For a while there, high school sex comedies used to be the realm of the boys. In their heyday, the genre was dominated by the Superbads, the Napoleon Dynamites, the American Pies—raunchy, goofy movies about the absurdity of being a teenager, having all this energy and nowhere to put it. Then something shifted, and we started delving deeper into the other end of the spectrum, tuning in to find out what a girl actually wants and immortalizing it in absurdist, hilarious movies like Booksmart, Blockers, and Bottoms. Hulu’s new comedy Prom Dates is a sibling of these, a hysterically funny odyssey through the highs and lows of a teen best friendship that pokes and prods at a familiar formula.
Graduating seniors Jess (Ginny & Georgia’s Antonia Gentry) and Hannah (High School Musical: The Musical: The Series’ Julia Lester) made a blood pact (complete with fainting) at 13 to have the best prom ever at the end of high school. Now that the two of them are older, wiser, with devoted boyfriends, everything seems to be going according to plan. Except, the day before their senior prom, Jess and Hannah dump their partners—Jess because he cheated on her, and Hannah because she’s actually gay—and find themselves suddenly single, with only one desperate night to find dates to the big dance.
It’s a problem, but not a huge disaster for the two pals, whose best-friend energy (frenergy?) is palpable from minute one. Gentry and Lester are whip-smart and knife-sharp in their expert delivery of every line, with the kind of runaway back-and-forth patter you usually only see between two people who have known each other their whole lives. They ping-pong off of each other in every scene, with none of the dead space that’s present in other comedy films that feel the need to let their jokes breathe. The pair and their equally brilliant supporting cast delight in writer D.J. Mausner’s dialogue, casually shooting off the funniest thing you’ve ever heard before immediately launching into the next funniest. They barely even need the anchoring presence of comedy veterans John Michael Higgins, who plays the school’s principal, and Chelsea Handler, who plays Hannah’s boyfriend’s overbearing mother obsessed with teaching her dog how to use talk buttons.
The movie and its director, Kim O. Nguyen (Never Have I Ever), take pains to follow each girl equally, though Hannah’s fast-paced gay awakening and coming out understandably take over much of the plot. Her storyline, wherein she’s finally free to flirt with girls (and to figure out how exactly one flirts with girls), feels richer at times than Jess’s more John Hughes-influenced gotta-find-a-boyfriend plot, but the chemistry between the two leads is enough to dispel the notion that the film is favoring one character over the other.
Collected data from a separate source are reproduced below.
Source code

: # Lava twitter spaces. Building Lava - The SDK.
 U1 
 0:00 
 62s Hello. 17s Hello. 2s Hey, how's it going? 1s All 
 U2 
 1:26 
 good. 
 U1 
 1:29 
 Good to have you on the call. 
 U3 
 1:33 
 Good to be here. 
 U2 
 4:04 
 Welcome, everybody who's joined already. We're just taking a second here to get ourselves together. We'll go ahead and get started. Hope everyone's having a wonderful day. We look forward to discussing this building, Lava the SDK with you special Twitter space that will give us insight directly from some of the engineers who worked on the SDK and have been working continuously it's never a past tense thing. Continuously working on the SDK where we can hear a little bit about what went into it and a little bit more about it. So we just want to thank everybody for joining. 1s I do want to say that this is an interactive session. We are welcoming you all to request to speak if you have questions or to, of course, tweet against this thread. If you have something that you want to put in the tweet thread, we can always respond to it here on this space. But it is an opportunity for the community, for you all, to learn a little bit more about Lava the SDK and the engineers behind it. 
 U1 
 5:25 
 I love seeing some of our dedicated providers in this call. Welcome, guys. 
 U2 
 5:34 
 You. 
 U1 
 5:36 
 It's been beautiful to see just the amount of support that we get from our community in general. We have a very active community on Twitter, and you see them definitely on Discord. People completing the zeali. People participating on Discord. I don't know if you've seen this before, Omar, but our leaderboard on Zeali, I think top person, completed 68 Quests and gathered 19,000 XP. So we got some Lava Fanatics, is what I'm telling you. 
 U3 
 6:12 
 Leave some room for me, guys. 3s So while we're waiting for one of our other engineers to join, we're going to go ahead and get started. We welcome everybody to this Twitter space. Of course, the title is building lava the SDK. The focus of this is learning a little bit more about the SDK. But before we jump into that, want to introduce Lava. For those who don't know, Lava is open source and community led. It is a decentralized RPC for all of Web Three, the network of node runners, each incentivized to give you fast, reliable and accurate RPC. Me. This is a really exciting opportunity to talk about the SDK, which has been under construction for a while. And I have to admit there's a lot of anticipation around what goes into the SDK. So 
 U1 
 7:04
There’s conflict between the friends, but it feels natural instead of forced into the movie just so there’s momentum. This being a comedy of a certain type, you basically know how things will turn out. It sticks to a certain formula, kind of like an edgier Disney Channel Original Movie whose moral lesson is to be yourself, as aggressively as possible. That predictability is helped by the fact that the leads are somewhat unpredictable: You’ve seen this story before, but not this version. The absurdity is almost cartoonish, with the same understanding of physicality that makes animation funny.
The movie sprinkles in repeated in-jokes—dog talking buttons with ominous words, a character who’s so tall her head never fits in the frame—that help ground the movie when its plotting almost gets out of hand. The notion that one MUST have a DATE to prom is a classic structure, and Prom Dates feels like an homage to a beloved genre that feels right at home in the present.